Former Chief Officer of the Country Fire Authority says it is not what you build a house from that helps make it fireproof but how it is built.
CFA chief and director of Operations from 2001 until 2010, Russell Rees, says CFA fire-fighters often found many properties were burnt after the main fire front had raced through.
“There was graphic footage on a number of the TV channels of the (2001) Sydney fires of ember attack,” Mr Rees said.
“There will be embers before and afterwards and its the embers that nest in all those places everywhere from the doormat at the back of the house through to the roof and all those gaps.
“A lot of that is due to the fact that the whole countryside is dry and there is plenty of loose fuel around in the trees, on the ground and it’s all blowing (around).”

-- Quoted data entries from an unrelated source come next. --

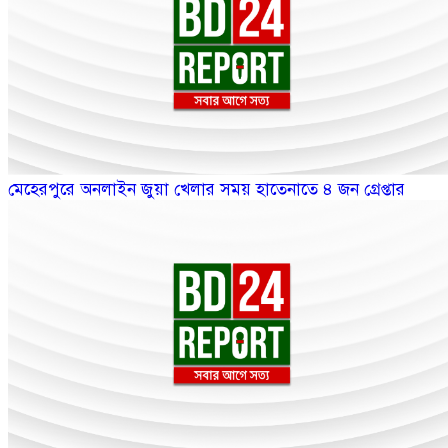
মেহেরপুরে অনলাইন জুয়া খেলার সময় হাতেনাতে ৪ জন গ্রেপ্তার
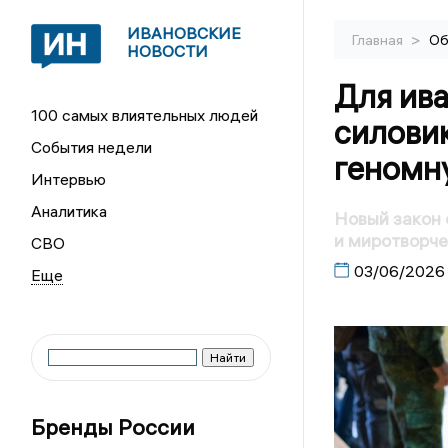
ИВАНОВСКИЕ
>
Главная
Об
НОВОСТИ
Для ив
100 самых влиятельных людей
силови
События недели
геномн
Интервью
Аналитика
Новый закон 
и миротворче
СВО
03/06/2026
Бренды России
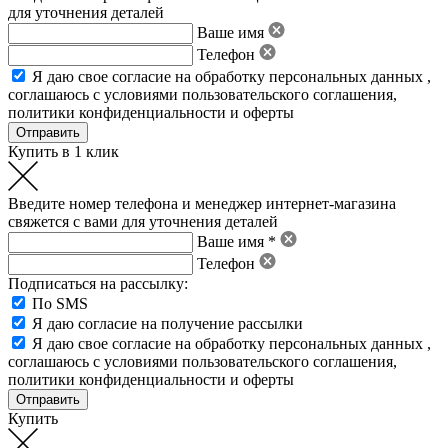
для уточнения деталей
Ваше имя
Телефон
Я даю свое
согласие на обработку персональных данных
,
соглашаюсь с условиями пользовательского соглашения
,
политики конфиденциальности
и
оферты
Купить в 1 клик
Введите номер телефона и менеджер интернет-магазина
свяжется с вами для уточнения деталей
Ваше имя *
Телефон
Подписаться на рассылку:
По SMS
Я даю согласие на получение рассылки
Я даю свое
согласие на обработку персональных данных
,
соглашаюсь с условиями пользовательского соглашения
,
политики конфиденциальности
и
оферты
Купить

A smooth or rough house wall finish could mean embers ignite or glance off
He said there were many types of building materials suitable to build a house with but the materials need a smooth finish that did not catch embers.
“It is generally not so much about what you build it out of it’s how you build it in relation to the types of materials,” Mr Rees said.
“So the rougher the materials the more of an issue it is (to attract fire). For example, rough sawn timber, things like railway sleepers in the garden bed (can attract embers).
“It is also about whether the house has enclosures or openings, that is, underneath the house in the roof void or round the windows where embers can sit or be caught.”
He said rural property owners must regularly collect forest litter, especially as trees became more stressed due to drier conditions and shed more leaves and branches.
“Well they (property owners) need to clean up regularly, absolutely,” Mr Rees said.
“If you are living on a rural property that has got some trees you have got to think about, well what’s the state of my grassland, what’s the state of my fuel litter.
“The second thing to understand is whilst fuel may be low in the grasslands due to drought or whatever, the fire will still carry across dry country, sparse country.
“It may not be as intense a fire but it will still carry. Therefore the assumption that low fuel necessarily means a significant lower fire risk is not true.”
Mr Rees said he urged all property owners to manage their water supplies to cater for their own needs but also for fire-fighters.
“They need to understand that the fire services will be looking for water as there is not necessarily a lot of water about.”